Composers were among the first to reflect on the role of the individual in the world
Over the course of our 2022/23 season we intend to use one of main themes of our programme “Identities” to show the contribution that music can make to these debates, and not just in our own time. Composers were among the first to reflect on the role of the individual in the world. This development can be traced back to the sacred music of the Baroque, when religion was not just a way of serving God but also a personal and deeply emotional experience. By the end of the eighteenth century music was also a means of questioning social reality. Here the first composer who springs to mind is Beethoven, who told the Viennese aristocracy to their faces that he felt that he was worth more than they were. Above all, however, he transformed his own life and sufferings into unprecedentedly energetic music in which the individual, independent of social rank and origins, became its central theme. At the same time it became clear that people are defined not only by their present-day concerns but also by their hopes for the future. In this way the Romantic composers created impassioned visions in which we “travel deep into worlds more beautiful than our own”, to quote from the words of one of Schubert’s songs. A vision of Utopia had found its way into music.

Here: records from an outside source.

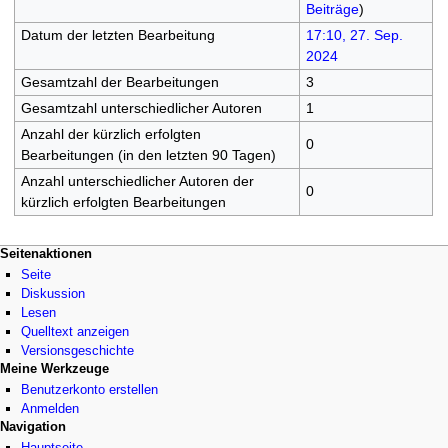
Beiträge
)
Datum der letzten Bearbeitung
17:10, 27. Sep.
2024
Gesamtzahl der Bearbeitungen
3
Gesamtzahl unterschiedlicher Autoren
1
Anzahl der kürzlich erfolgten
0
Bearbeitungen (in den letzten 90 Tagen)
Anzahl unterschiedlicher Autoren der
0
kürzlich erfolgten Bearbeitungen
Navigationsmenü
Seitenaktionen
Seite
Diskussion
Lesen
Quelltext anzeigen
Versionsgeschichte
Meine Werkzeuge
Benutzerkonto erstellen
Anmelden
Navigation
Hauptseite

In confronting this question of our sense of identity we have focused in the main on the music of the twentieth century, a period when the images of people’s lives were especially multifaceted and intense. A classic example is Gustav Mahler, whose Seventh Symphony Kirill Petrenko is conducting to mark the start of the new season. For Mahler, composing a symphony meant “constructing a world with all the technical means at one’s disposal”, by which he meant first and foremost his own complex world: in his symphonies we can hear echoes of his worship of nature, of his Jewish roots and even of the military bands from his Moravian homeland. Completed in 1952, Erich Wolfgang Korngold’s Symphony in F♯ major likewise adopts a particular stance, albeit one very different from Mahler’s. As an Austrian exile who became famous in the United States as a composer of film music, he combined the musical idioms of the Old World and the New, while at the same time asking the question what could be regarded as contemporary music in the wake of the Second World War.

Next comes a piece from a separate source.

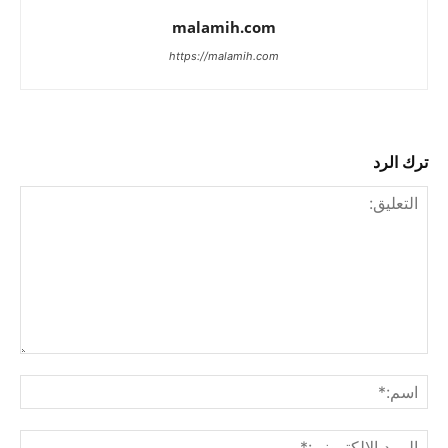
malamih.com
https://malamih.com
ترك الرد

Particularly multifaceted and intense: the musical images of people’s lives in the twentieth century
The question of identity is examined under four different aspects at these concerts. One aspect is “Origins”, another is “Utopia”, as outlined by Richard Strauss in his tone poem Also sprach Zarathustra, with its projection of a higher, life-affirming stage of human evolution. The category of “Faith and Values” features a series of sacred works from the eighteenth and nineteenth centuries by Handel, Mozart and Mendelssohn as well as Luigi Dallapiccola’s one-act opera Il prigioniero from 1949 that deals with the interrelationship between faith, hope and freedom against the background of the Spanish Inquisition. And finally, there is the aspect of “Love and Sexuality”. Reflecting the unattainable love between the composer and his poet, Wagner’s Wesendonck Lieder fall under this heading, as does Strauss’s opera Die Frau ohne Schatten, the plot of which is permeated by a closely interwoven web of symbols that raise questions about what it means to be human, including ideas about love and motherhood.
Our series of concerts on the subject of identity is intended, on the one hand, to open up new perspectives on well-established works and, on the other, to present us with a chance to perform pieces that are barely known. An additional dimension may be found in our Philharmonic Chamber Music series, in the course of which various ensembles made up of members of the Berliner Philharmoniker address the season’s theme. “Who am I? Who do I want to be?” – this most existential of all questions can be asked both on the biggest stage in the form of confessional works and within a more intimate context, on what is musically a much smaller scale. The answers will be as varied as life itself.